[Task goal]:
When you write out the listing, keep every character and omit the pictures.

=== Provided data ===

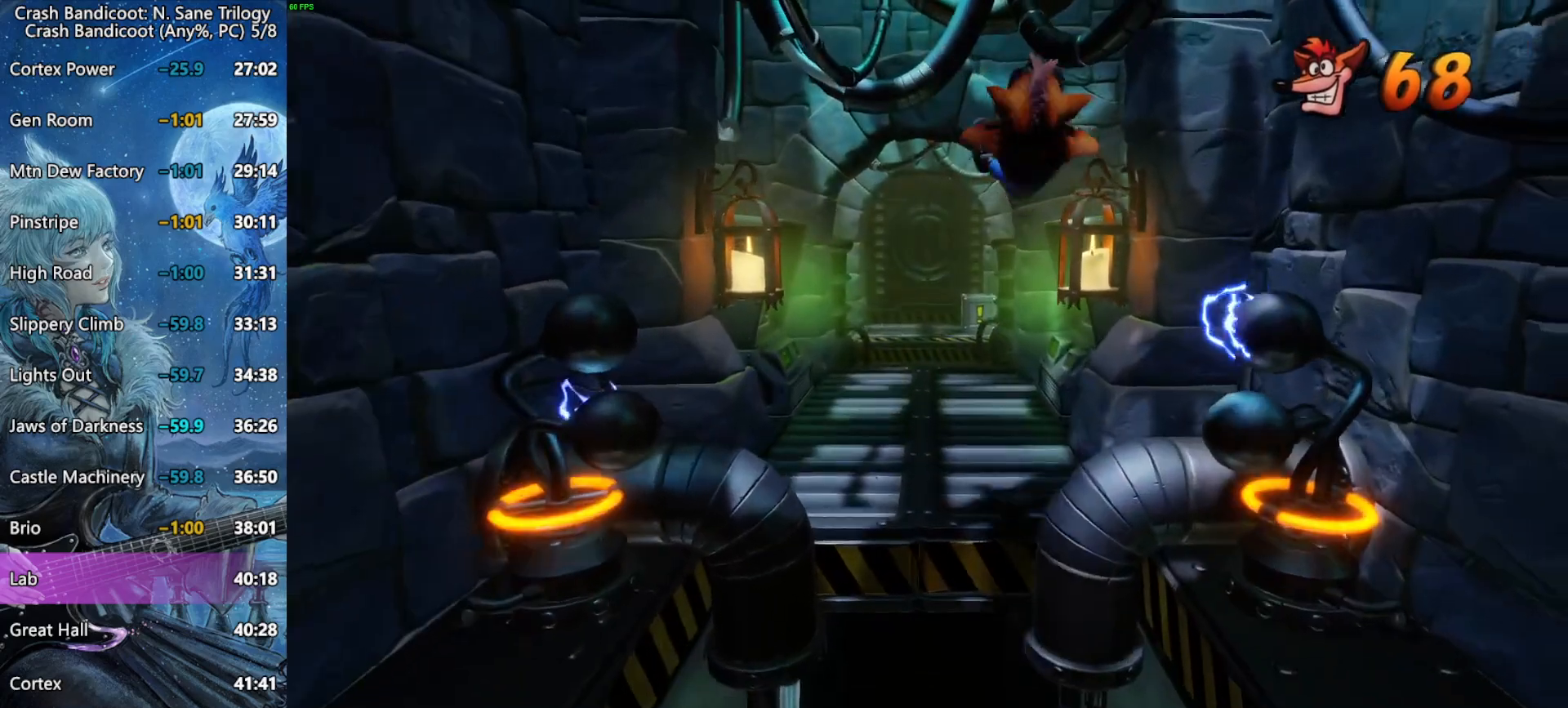
{"buttons": [], "left_stick": "up", "right_stick": "center", "button_events": [[67, "CROSS", "up"]]}
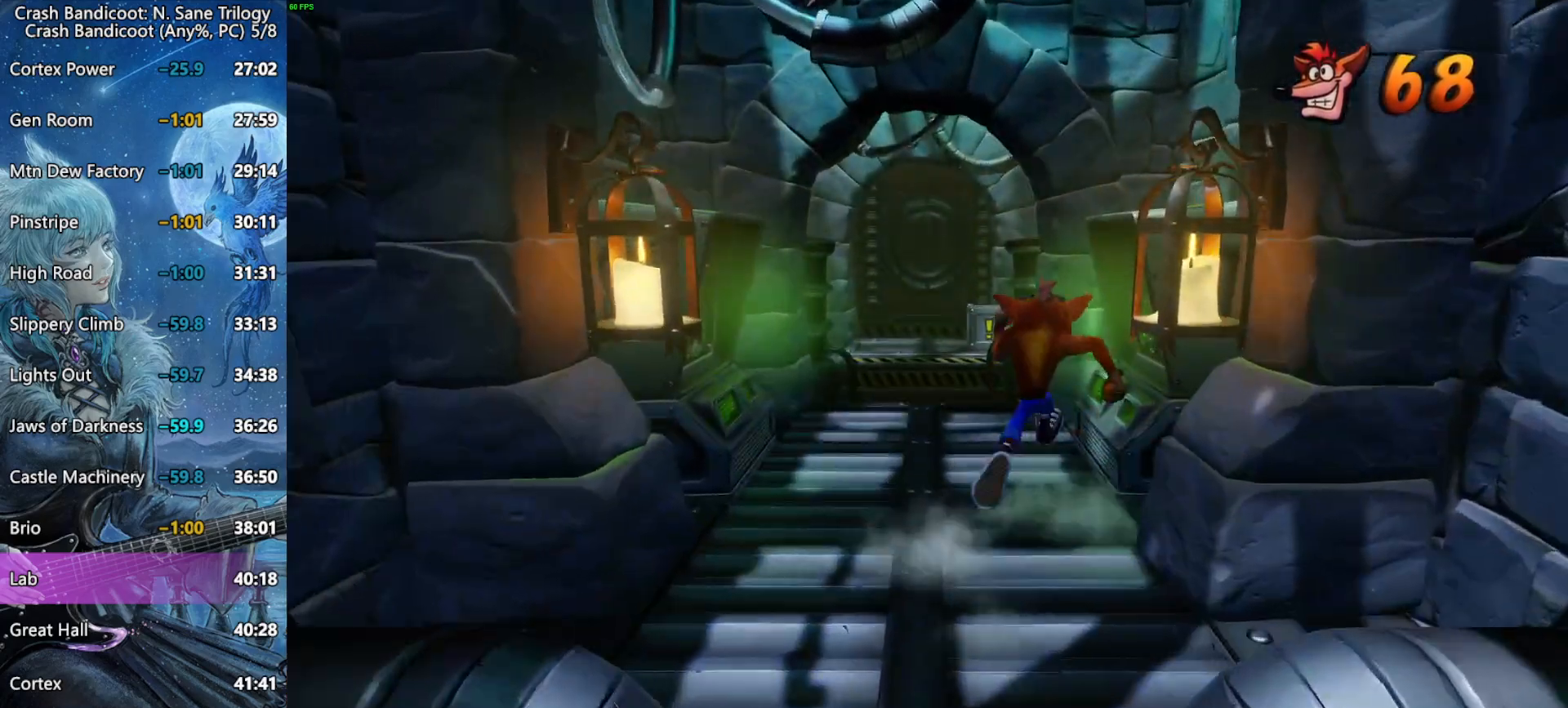
{"buttons": ["CROSS"], "left_stick": "up", "right_stick": "center", "button_events": [[33, "SQUARE", "down"], [233, "SQUARE", "up"], [333, "CROSS", "down"]]}
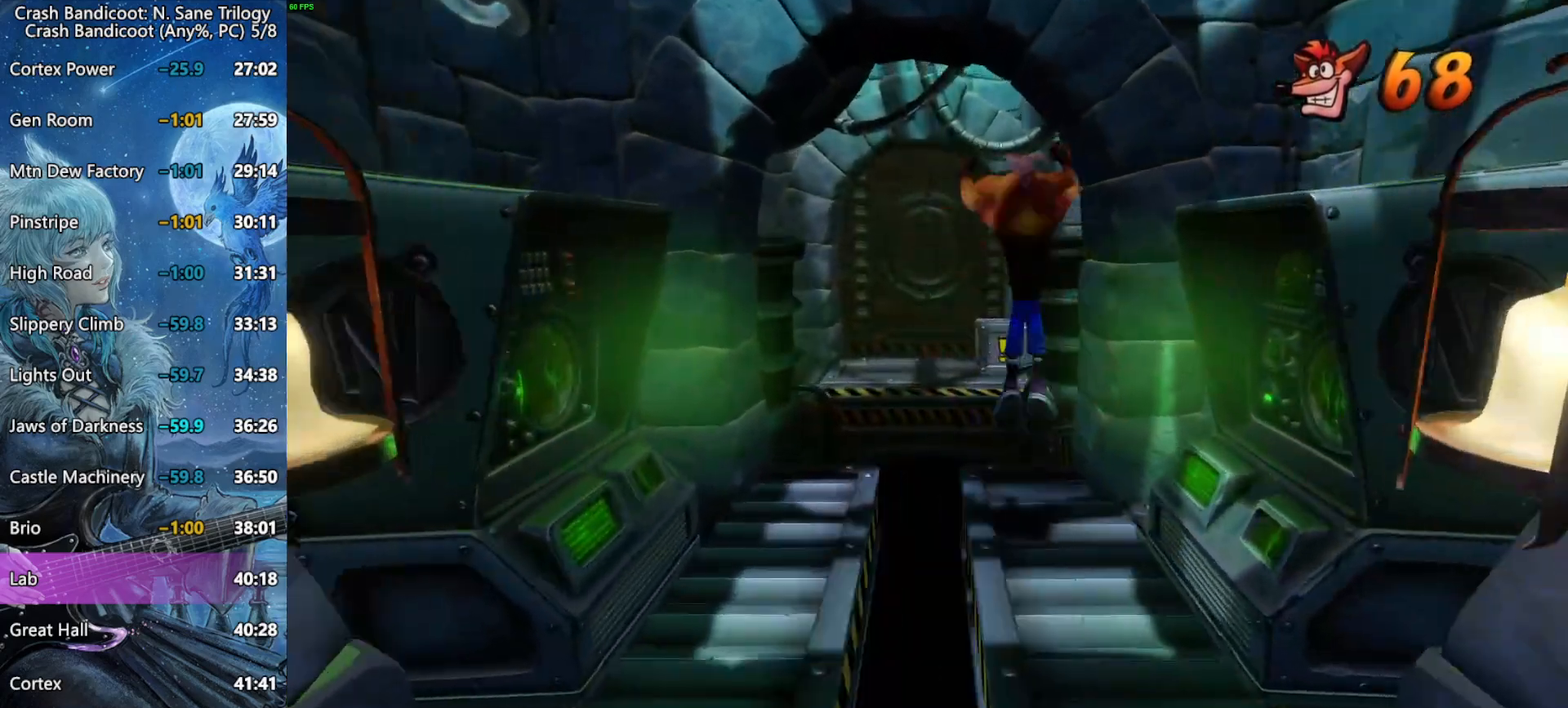
{"buttons": ["L2"], "left_stick": "up-right", "right_stick": "center", "button_events": [[67, "L3", "down"], [117, "L2", "down"], [217, "CROSS", "up"], [500, "L3", "up"]]}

===

[Solution to the problem]:
{"buttons": [], "left_stick": "up", "right_stick": "center", "button_events": [[67, "CROSS", "up"]]}
{"buttons": ["CROSS"], "left_stick": "up", "right_stick": "center", "button_events": [[33, "SQUARE", "down"], [233, "SQUARE", "up"], [333, "CROSS", "down"]]}
{"buttons": ["L2"], "left_stick": "up-right", "right_stick": "center", "button_events": [[67, "L3", "down"], [117, "L2", "down"], [217, "CROSS", "up"], [500, "L3", "up"]]}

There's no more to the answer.